Sixth of Year B - Salvation-The Kingdom of God
February 2009
It bothers me no end that some of you are still trying to merit or earn the Kingdom of God.
You continue to question and doubt the sheer goodness, generosity and mercy of God.
God our Father does not ask us to earn or achieve or merit his Kingdom.
God our Father invites us to participate in ‘his Kingdom.’
(Example of the difference between paying at the door to enter and being invited in to participate).
‘Salvation’ is here. The ‘Kingdom of God’ is among us.
This is what the miracle cures, the casting out of demons by Jesus, was meant to show.
We are invited to participate in this Kingdom.
What is salvation? What is the Kingdom Of God?
Salvation; the Kingdom of God; is the total wellbeing of each one of us physically and spiritually.
This is only brought about by the existence among us of the forgiveness, acceptance and love of God, which comes to us through human beings like you and I.
Where this exists, where people are striving to live in this way; there salvation exists; there the Kingdom of God has come.
Such people are saved; such people belong to the reign of God; such people live in the Kingdom of God.
How does this happen?
We human beings have separated ourselves from the love and mercy of God by our sins; that is by our egotism, our self-seeking, our self-will, our self-advantage, our self-importance, our striving for autonomy from God.
These sins are the power of evil.
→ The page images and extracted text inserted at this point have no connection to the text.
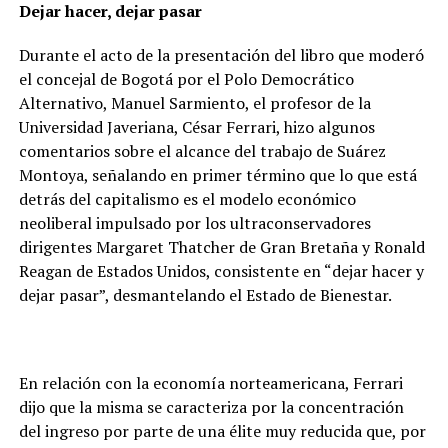
Dejar hacer, dejar pasar
Durante el acto de la presentación del libro que moderó
el concejal de Bogotá por el Polo Democrático
Alternativo, Manuel Sarmiento, el profesor de la
Universidad Javeriana, César Ferrari, hizo algunos
comentarios sobre el alcance del trabajo de Suárez
Montoya, señalando en primer término que lo que está
detrás del capitalismo es el modelo económico
neoliberal impulsado por los ultraconservadores
dirigentes Margaret Thatcher de Gran Bretaña y Ronald
Reagan de Estados Unidos, consistente en “dejar hacer y
dejar pasar”, desmantelando el Estado de Bienestar.
En relación con la economía norteamericana, Ferrari
dijo que la misma se caracteriza por la concentración
del ingreso por parte de una élite muy reducida que, por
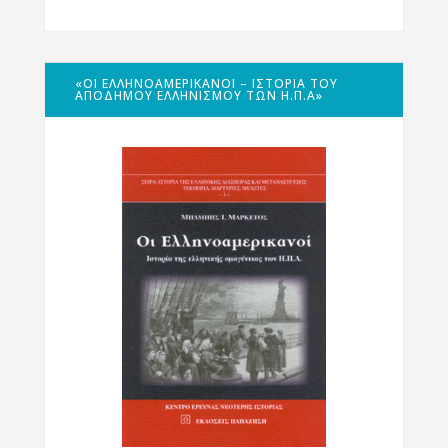
«ΟΙ ΕΛΛΗΝΟΑΜΕΡΙΚΑΝΟΊ – ΙΣΤΟΡΊΑ ΤΟΥ
ΑΠΌΔΗΜΟΥ ΕΛΛΗΝΙΣΜΟΎ ΤΩΝ Η.Π.Α»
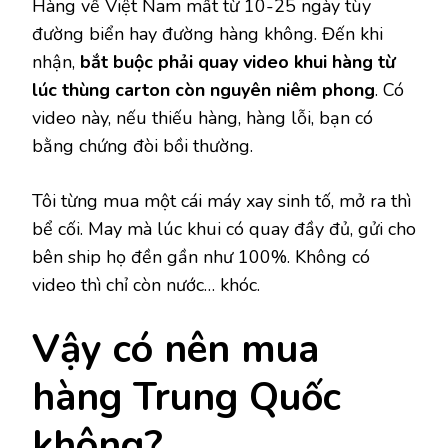
Hàng về Việt Nam mất từ 10-25 ngày tùy
đường biển hay đường hàng không. Đến khi
nhận,
bắt buộc phải quay video khui hàng từ
lúc thùng carton còn nguyên niêm phong
. Có
video này, nếu thiếu hàng, hàng lỗi, bạn có
bằng chứng đòi bồi thường.
Tôi từng mua một cái máy xay sinh tố, mở ra thì
bể cối. May mà lúc khui có quay đầy đủ, gửi cho
bên ship họ đền gần như 100%. Không có
video thì chỉ còn nước… khóc.
Vậy có nên mua
hàng Trung Quốc
không?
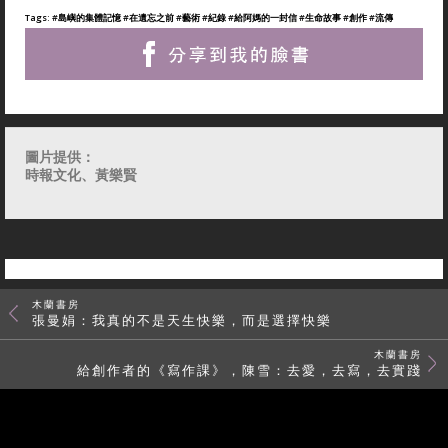
Tags:
#島嶼的集體記憶
#在遺忘之前
#藝術
#紀錄
#給阿媽的一封信
#生命故事
#創作
#流傳
圖片提供：
時報文化、黃樂賢
木蘭書房
張曼娟：我真的不是天生快樂，而是選擇快樂
木蘭書房
給創作者的《寫作課》，陳雪：去愛，去寫，去實踐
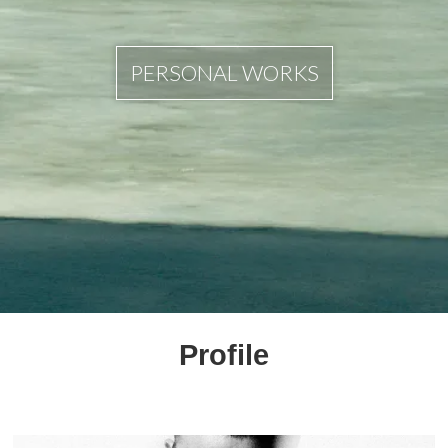
PERSONAL WORKS
Profile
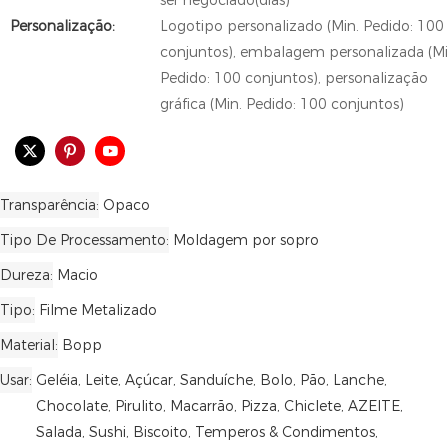
ser negociado(dias)
Personalização:
Logotipo personalizado (Min. Pedido: 100
conjuntos), embalagem personalizada (Mi
Pedido: 100 conjuntos), personalização
gráfica (Min. Pedido: 100 conjuntos)
Transparência
Opaco
Tipo De Processamento
Moldagem por sopro
Dureza
Macio
Tipo
Filme Metalizado
Material
Bopp
Usar
Geléia, Leite, Açúcar, Sanduíche, Bolo, Pão, Lanche,
Chocolate, Pirulito, Macarrão, Pizza, Chiclete, AZEITE,
Salada, Sushi, Biscoito, Temperos & Condimentos,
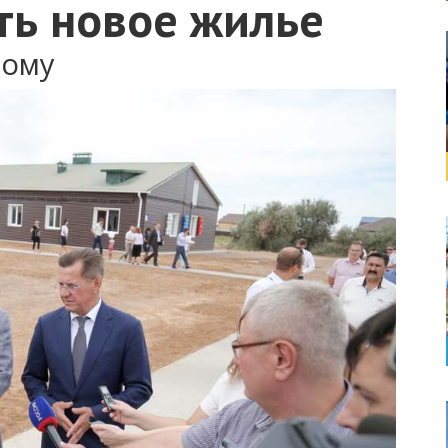
ть новое жилье
ному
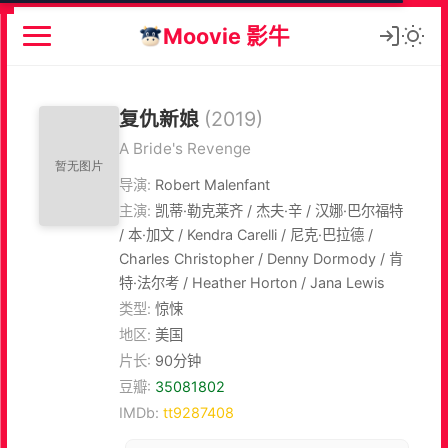
Moovie 影牛
复仇新娘
(2019)
A Bride's Revenge
导演:
Robert Malenfant
主演:
凯蒂·勒克莱齐 / 杰夫·辛 / 汉娜·巴尔福特
/ 本·加文 / Kendra Carelli / 尼克·巴拉德 /
Charles Christopher / Denny Dormody / 肯
特·法尔考 / Heather Horton / Jana Lewis
类型:
惊悚
地区:
美国
片长:
90分钟
豆瓣:
35081802
IMDb:
tt9287408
In place of unity and sharing comes aggression, loneliness and isolation. Everything falls apart in meaninglessness.
But when the ultimate source of all reality; God’s love, forgiveness and generosity, re-establishes itself and comes to power in any group of people, then this is the Kingdom of God. For such people the world is restored to order and salvation.
How do I achieve this?
This is my first big mistake. I cannot achieve it.
In the ‘sermon on the mount’ I read “Blessed are the poor in spirit, for theirs is the kingdom of heaven.”
This is my answer.
Those who can participate in the ‘Kingdom of God,’ are ‘the poor in spirit.’
Who are ‘the poor in spirit.’?
As I understand it ‘the poor in spirit’ are those who realise that anything in this world cannot satisfy their true needs. They are suffering from this poverty of spirit which they are helpless to do anything about. They have come to realise that their own efforts to achieve salvation are an exercise in vanity. They have come up against the limits of the world and its possibilities. They have come to realise that they can expect nothing from the world or from themselves. Now they look towards God and cast themselves upon God. They are beggars before God. Only from him can they expect help. This realization of my inability to achieve salvation by my own efforts, coupled with total trust in the love and goodness of God, is the door to ‘salvation‘; the door to the ‘kingdom of God’.